Exercise :: A faithful transcription of all the data, images excluded, is the required answer.
(Data provided)
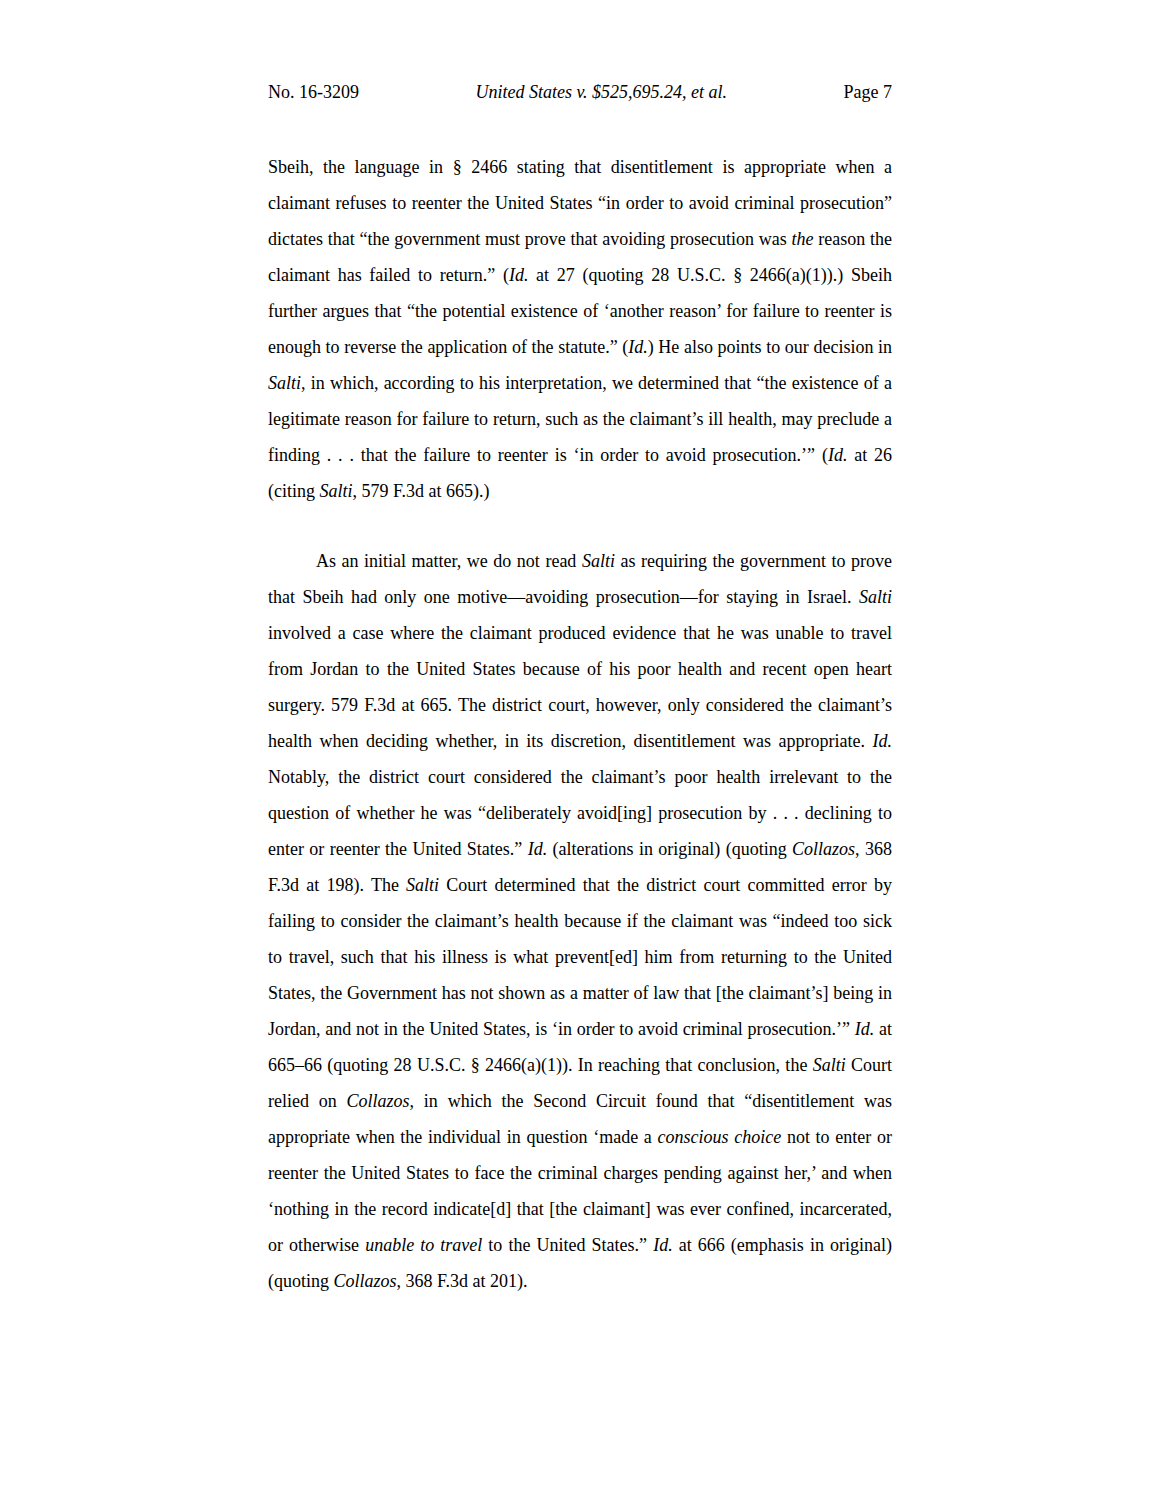No. 16-3209 United States v. $525,695.24, et al. Page 7
Sbeih, the language in § 2466 stating that disentitlement is appropriate when a claimant refuses to reenter the United States “in order to avoid criminal prosecution” dictates that “the government must prove that avoiding prosecution was the reason the claimant has failed to return.” (Id. at 27 (quoting 28 U.S.C. § 2466(a)(1)).) Sbeih further argues that “the potential existence of ‘another reason’ for failure to reenter is enough to reverse the application of the statute.” (Id.) He also points to our decision in Salti, in which, according to his interpretation, we determined that “the existence of a legitimate reason for failure to return, such as the claimant’s ill health, may preclude a finding . . . that the failure to reenter is ‘in order to avoid prosecution.’” (Id. at 26 (citing Salti, 579 F.3d at 665).)
As an initial matter, we do not read Salti as requiring the government to prove that Sbeih had only one motive—avoiding prosecution—for staying in Israel. Salti involved a case where the claimant produced evidence that he was unable to travel from Jordan to the United States because of his poor health and recent open heart surgery. 579 F.3d at 665. The district court, however, only considered the claimant’s health when deciding whether, in its discretion, disentitlement was appropriate. Id. Notably, the district court considered the claimant’s poor health irrelevant to the question of whether he was “deliberately avoid[ing] prosecution by . . . declining to enter or reenter the United States.” Id. (alterations in original) (quoting Collazos, 368 F.3d at 198). The Salti Court determined that the district court committed error by failing to consider the claimant’s health because if the claimant was “indeed too sick to travel, such that his illness is what prevent[ed] him from returning to the United States, the Government has not shown as a matter of law that [the claimant’s] being in Jordan, and not in the United States, is ‘in order to avoid criminal prosecution.’” Id. at 665–66 (quoting 28 U.S.C. § 2466(a)(1)). In reaching that conclusion, the Salti Court relied on Collazos, in which the Second Circuit found that “disentitlement was appropriate when the individual in question ‘made a conscious choice not to enter or reenter the United States to face the criminal charges pending against her,’ and when ‘nothing in the record indicate[d] that [the claimant] was ever confined, incarcerated, or otherwise unable to travel to the United States.” Id. at 666 (emphasis in original) (quoting Collazos, 368 F.3d at 201).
(End Data provided)
Solution to the exercise ::
No. 16-3209 United States v. $525,695.24, et al. Page 7
Sbeih, the language in § 2466 stating that disentitlement is appropriate when a claimant refuses to reenter the United States “in order to avoid criminal prosecution” dictates that “the government must prove that avoiding prosecution was the reason the claimant has failed to return.” (Id. at 27 (quoting 28 U.S.C. § 2466(a)(1)).) Sbeih further argues that “the potential existence of ‘another reason’ for failure to reenter is enough to reverse the application of the statute.” (Id.) He also points to our decision in Salti, in which, according to his interpretation, we determined that “the existence of a legitimate reason for failure to return, such as the claimant’s ill health, may preclude a finding . . . that the failure to reenter is ‘in order to avoid prosecution.’” (Id. at 26 (citing Salti, 579 F.3d at 665).)
As an initial matter, we do not read Salti as requiring the government to prove that Sbeih had only one motive—avoiding prosecution—for staying in Israel. Salti involved a case where the claimant produced evidence that he was unable to travel from Jordan to the United States because of his poor health and recent open heart surgery. 579 F.3d at 665. The district court, however, only considered the claimant’s health when deciding whether, in its discretion, disentitlement was appropriate. Id. Notably, the district court considered the claimant’s poor health irrelevant to the question of whether he was “deliberately avoid[ing] prosecution by . . . declining to enter or reenter the United States.” Id. (alterations in original) (quoting Collazos, 368 F.3d at 198). The Salti Court determined that the district court committed error by failing to consider the claimant’s health because if the claimant was “indeed too sick to travel, such that his illness is what prevent[ed] him from returning to the United States, the Government has not shown as a matter of law that [the claimant’s] being in Jordan, and not in the United States, is ‘in order to avoid criminal prosecution.’” Id. at 665–66 (quoting 28 U.S.C. § 2466(a)(1)). In reaching that conclusion, the Salti Court relied on Collazos, in which the Second Circuit found that “disentitlement was appropriate when the individual in question ‘made a conscious choice not to enter or reenter the United States to face the criminal charges pending against her,’ and when ‘nothing in the record indicate[d] that [the claimant] was ever confined, incarcerated, or otherwise unable to travel to the United States.” Id. at 666 (emphasis in original) (quoting Collazos, 368 F.3d at 201).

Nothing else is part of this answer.